» YOUR TASK
Reproduce word for word the stretch of the auction article below from "The modest but" through "in their budget.".

## Start PASSAGE SHOWN

ERROL PARKER | Editor-at-large | Contact
A pair of grey-haired sharks from Betoota Grove, one of our town’s leafiest and most exclusive enclaves, waited until a weekend auction was dying down to enter the bidding race and ultimately blowing everyone else out of the water.
The modest but largely hideous blonde brick home had a reserve of $340 000 and that was just a little bit under what Nate and Gloon Bawns, both 29, had in their budget.
Unfortunately, they say, the empty-nesters who outbid them had a much larger one.
“We thought we had it,” said Nate.
“The auctioneer had it down to his second call before that fucking old cunt put his hand up and nodded. I thought, fuck you Jack and I chased him up over our budget but the bloke’s wife just laughed at us,”
“It ended up going for $425 000. Mate, I was seeing red. It’s happened like four times now. Every weekend, some grey-haired boomer cunt comes in and crushes my family’s dreams. Honestly mate, if I was going this myself, I would’ve snapped,”
“Last time it happened, I thought about digging up the poly pipe buried under my parent’s back lawn. Getting the L1A1 out and giving it a real comprehensive service. Grease it up and make sure it’s ready to go. Filing down two mags of 7.62s and taping them end to end and having the thing down the side of my leg for the next auction so if I got boomered again, I could just pull the SLR out of my tracksuit pants and just put 40 in the grey-haired bastards that outbid me – then sit in the gutter and wait for the cops,”

## End PASSAGE SHOWN
## Start DATA LINES

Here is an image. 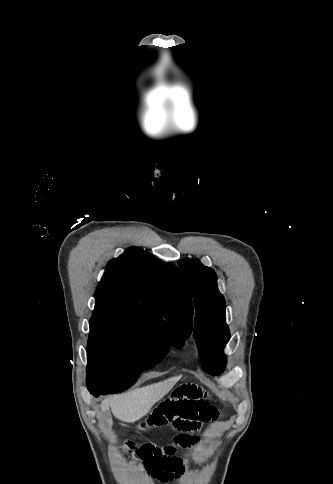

## End DATA LINES

» EXERCISE RESULT
The modest but largely hideous blonde brick home had a reserve of $340 000 and that was just a little bit under what Nate and Gloon Bawns, both 29, had in their budget.